A partir del s. I d. C. se inició un proceso de redactado que en el s. IV d. C. culminó con un conjunto de textos canónicos, esto es, el Nuevo Testamento (ἡ νέα διαθήκη). Sólo una parte pequeña de tales textos —la mayoría de las epístolas de Pablo— se consideran de autor conocido. De Jesús de Nazaret, tal como explica Marzoa, no sabemos nada relevante, excepto aquello que se dice en los referidos textos canónicos. Desde el punto de vista historiográfico no se puede considerar a Jesús el “autor”, sino el “contenido” del cristianismo.

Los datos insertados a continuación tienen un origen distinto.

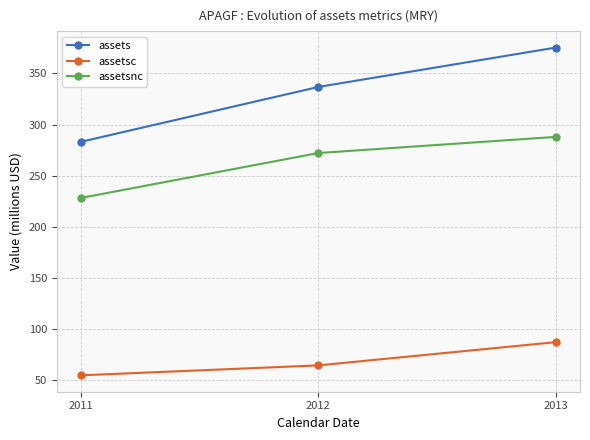

Reading left to right, list all the values displayed in this chart.

assets: 283.0	336.7	375.3
assetsc: 54.9	64.6	87.3
assetsnc: 228.1	272.1	287.9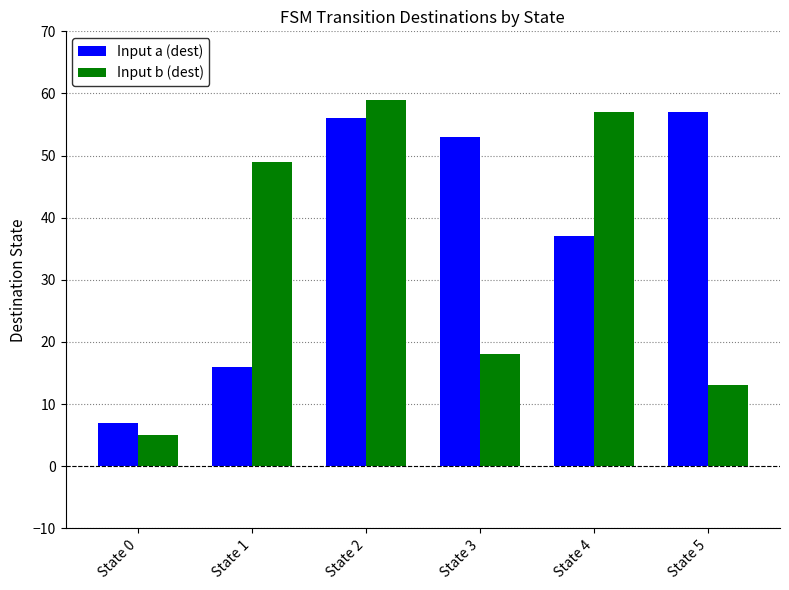

What is the sum of all Input b (dest) values?

201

El fenómeno helenístico tuvo como destino final la “religión” —el concepto “religión”, asevera Marzoa, pertenece al helenismo— y tal destino remitía a un consistente situado “más allá”. Siendo el consistente único, todo lo demás eran cosas inconsistentes, estando el hombre vinculado a lo inconsistente. En este ámbito religioso helenístico se concibió una “salvación” dada por algo “sobrenatural”. Era esta “salvación” una “gracia” —es decir, no era algo merecido— dada por un transensible consistente —o sea, Dios— que irrumpía para otorgar la mencionada “gracia” en lo sensible inconsistente. Todo esto era, en efecto, “absurdo”, o sea, no podía ser comprendido y ya se encontraba, asevera Marzoa, “en la asunción helenística de diversos cultos.”
El cristianismo tomó esta construcción “absurda” y la asumió en su doctrina, de tal modo que ahora esta “nueva” religión narraba el aparecer de lo consistente en presencia de lo inconsistente, mortal y sensible (=”el λόγος se ha hecho carne”). La “verdad” la identificó con Cristo y ésta era ahora accesible sólo desde la fe. Y esta fe debía “creer” en cosas incomprensibles —absurdas—, a saber, el pecado de Adán era el pecado de todos los hombres, Dios había creado el mundo porque quiso a partir de la nada, etcétera. El cristianismo tenía ahora que afrontar su “absurdo” y, por ello, inició su periplo filosófico.
Cf. Marzoa, F., Hist. Fil. I, Ediciones Akal, 2013, pp. 233-235.